*RECORDS SUPPLIED*
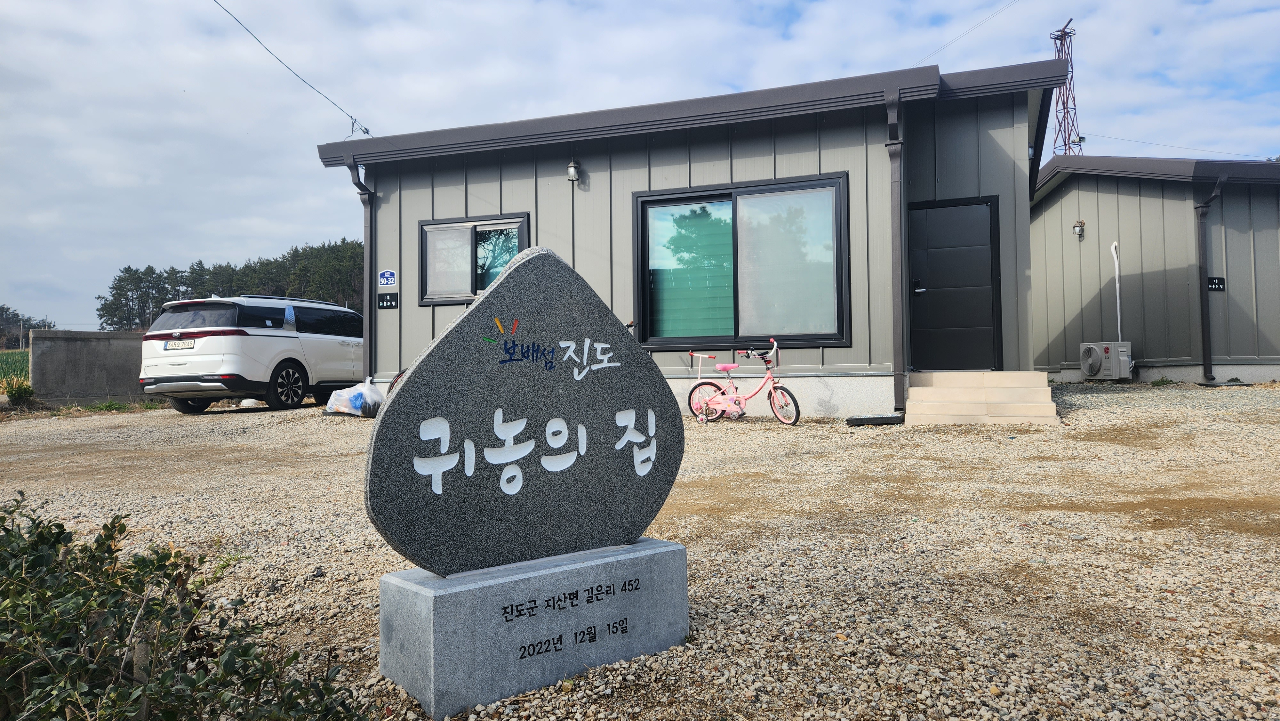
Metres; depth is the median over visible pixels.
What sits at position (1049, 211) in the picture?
building
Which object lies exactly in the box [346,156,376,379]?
downspout
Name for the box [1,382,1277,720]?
gravel lot
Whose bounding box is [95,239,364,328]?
tree line
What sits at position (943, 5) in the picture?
sky
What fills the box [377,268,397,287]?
sign
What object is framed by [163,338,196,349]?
license plate
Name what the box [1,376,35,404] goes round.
shrub
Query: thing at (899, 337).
downspout
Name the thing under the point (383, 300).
house number sign
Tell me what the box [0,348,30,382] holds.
field
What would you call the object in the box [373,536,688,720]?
stone pedestal
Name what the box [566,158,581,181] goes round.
wall lamp
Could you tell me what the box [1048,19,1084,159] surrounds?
lattice tower
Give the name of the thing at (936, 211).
door
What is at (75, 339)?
concrete wall
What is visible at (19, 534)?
shrub
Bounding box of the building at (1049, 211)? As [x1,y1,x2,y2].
[1028,154,1279,385]
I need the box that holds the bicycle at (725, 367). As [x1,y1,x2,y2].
[684,336,800,425]
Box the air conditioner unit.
[1079,341,1133,379]
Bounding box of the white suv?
[138,293,367,413]
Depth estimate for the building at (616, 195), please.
10.49 m
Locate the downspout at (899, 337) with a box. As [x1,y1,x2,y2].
[884,85,907,416]
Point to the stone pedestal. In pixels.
(431, 598)
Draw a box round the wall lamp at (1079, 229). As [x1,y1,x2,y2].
[1072,218,1085,238]
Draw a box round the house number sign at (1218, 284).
[1206,276,1224,289]
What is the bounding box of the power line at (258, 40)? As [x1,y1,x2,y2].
[210,0,371,137]
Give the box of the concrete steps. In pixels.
[903,370,1058,425]
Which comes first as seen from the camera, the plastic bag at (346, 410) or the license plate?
the plastic bag at (346, 410)
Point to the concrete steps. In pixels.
(926, 387)
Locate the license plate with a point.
(174, 344)
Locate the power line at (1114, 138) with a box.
[1077,132,1274,156]
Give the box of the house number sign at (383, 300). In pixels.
[376,291,399,308]
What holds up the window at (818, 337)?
in the building at (616, 195)
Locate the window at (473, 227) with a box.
[419,212,530,304]
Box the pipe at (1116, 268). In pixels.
[1110,240,1122,339]
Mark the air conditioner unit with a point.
(1093, 367)
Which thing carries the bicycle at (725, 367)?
on the gravel lot
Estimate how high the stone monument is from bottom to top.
1.020 m
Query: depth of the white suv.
12.09 m
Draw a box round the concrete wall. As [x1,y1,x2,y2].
[29,329,151,404]
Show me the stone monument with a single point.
(633, 357)
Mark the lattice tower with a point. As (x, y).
(1059, 56)
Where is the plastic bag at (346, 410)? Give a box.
[324,377,385,417]
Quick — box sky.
[0,0,1279,336]
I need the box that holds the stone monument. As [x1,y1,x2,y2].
[366,244,684,569]
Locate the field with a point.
(19, 355)
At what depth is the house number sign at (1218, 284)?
13.30 m
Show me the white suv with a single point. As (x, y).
(262, 339)
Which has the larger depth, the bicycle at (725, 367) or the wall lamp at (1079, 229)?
the wall lamp at (1079, 229)
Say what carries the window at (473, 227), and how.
in the building at (616, 195)
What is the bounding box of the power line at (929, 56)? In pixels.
[914,0,1021,66]
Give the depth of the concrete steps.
9.15 m
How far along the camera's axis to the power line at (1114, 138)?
24.12 m
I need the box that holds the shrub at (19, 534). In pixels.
[0,488,373,720]
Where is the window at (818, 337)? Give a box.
[633,172,852,350]
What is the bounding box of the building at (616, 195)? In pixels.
[319,52,1080,416]
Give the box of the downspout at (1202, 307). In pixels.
[1193,174,1228,383]
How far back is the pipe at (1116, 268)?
14.80 m
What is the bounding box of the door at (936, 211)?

*EXERCISE*
From the line with "Where is the window" through the last line of the records, set down every line exactly as written and leave out all others.

*SOLUTION FOR THIS EXERCISE*
Where is the window at (818, 337)? Give a box.
[633,172,852,350]
What is the bounding box of the building at (616, 195)? In pixels.
[319,52,1080,416]
Give the box of the downspout at (1202, 307). In pixels.
[1193,174,1228,383]
How far back is the pipe at (1116, 268)?
14.80 m
What is the bounding box of the door at (936, 211)?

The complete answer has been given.